→ REQUIRED ACTIONS:
**A)** From the forum post about Collision Bones, output the part that opens with the words containing "I am in the" and closes with "SL and educated guesses.".
**B)** Answer these from the forum post about Collision Bones:
(i) What is the writer in the process of updating?
(ii) Which file does not contain some of the changes?
(iii) For pants and shoes, which knee angle setting is the only one that avoids a major problem?
**C)** Put this sentence from the forum post about Collision Bones into Spanish: "I dare say that more people are interested in shoes than long dresses."

→ TEXT SECTION:
I am really looking forward to the rest of the series. :)

Is there going to be a video on the Collision Bones?  That would be a very very interesting video.

I am in the process of updating my MayaStar and I can tell you figuring out how the Collision Bones respond to the sliders in SL was a big challenge.   Some of the changes are not contained in the avatar_lad.xml file like you think they would.  On those I had to just go by observations in SL and educated guesses.

Then there are the unexpected behaviors of some of the Collision Bones like the Upper and Lower Collision leg bones.  When you change your knee angle instead of just letting them be children to the "m" or Normal Bones LL decided they should rotate so the axis of the leg Collision Bones stay basically straight up and down.  While this is great for long dresses it is a major problem with pants and shoes if you have any other setting than 50 for the knee angle.  I dare say that more people are interested in shoes than long dresses.

Honestly LL should not have used the original Collision Bones at all.   A good number of them are at strange rotations and or scales not to mention some are offset a good distance from their "m" or Normal Bone counterpart which makes skinning harder since the initial binding process weights those vertices closest to the bone the most.

→ DATA EXCERPTS:
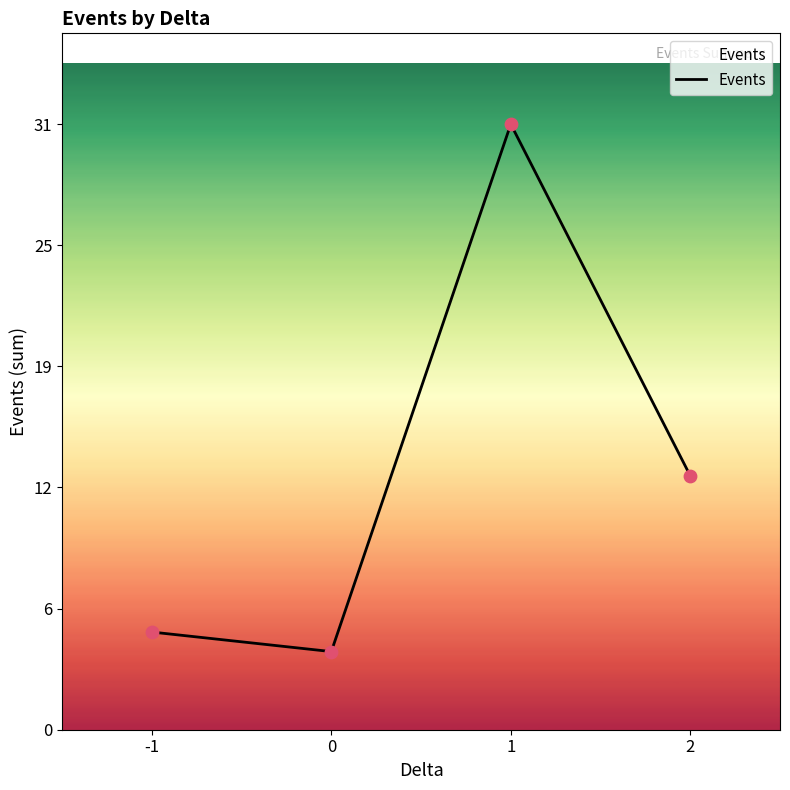

Between 2 and -1, which is larger?

2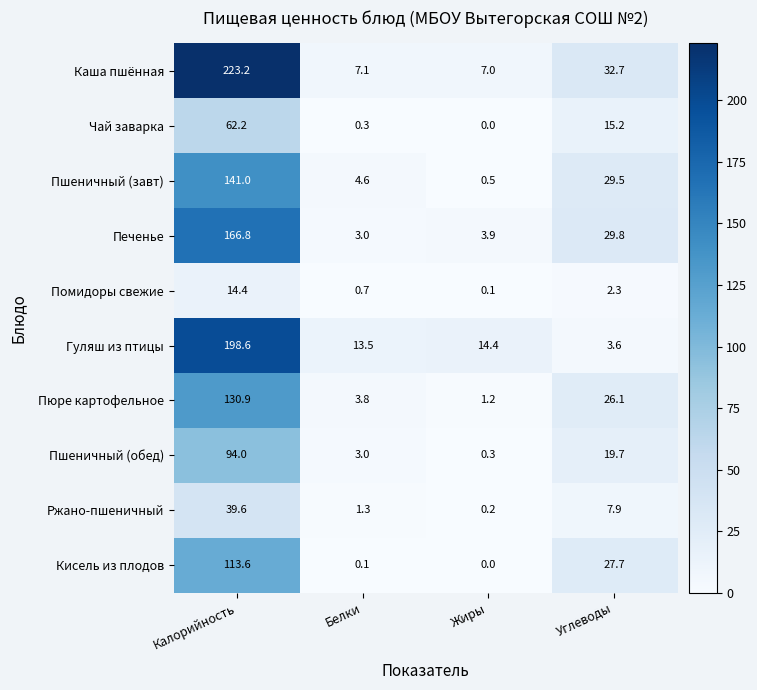

The value of Кисель из плодов at Жиры is 41.6. True or false?

False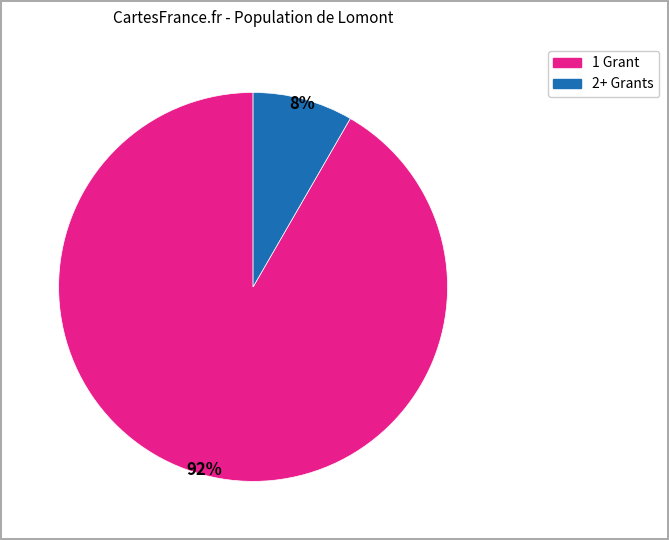

To the nearest percent, what is the average slice percentage?

50%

→ ANSWERS GIVEN:
**A)**
I am in the process of updating my MayaStar and I can tell you figuring out how the Collision Bones respond to the sliders in SL was a big challenge.   Some of the changes are not contained in the avatar_lad.xml file like you think they would.  On those I had to just go by observations in SL and educated guesses.

**B)**
(i) MayaStar
(ii) avatar_lad.xml
(iii) 50

**C)** Me atrevo a decir que hay más gente interesada en los zapatos que en los vestidos largos.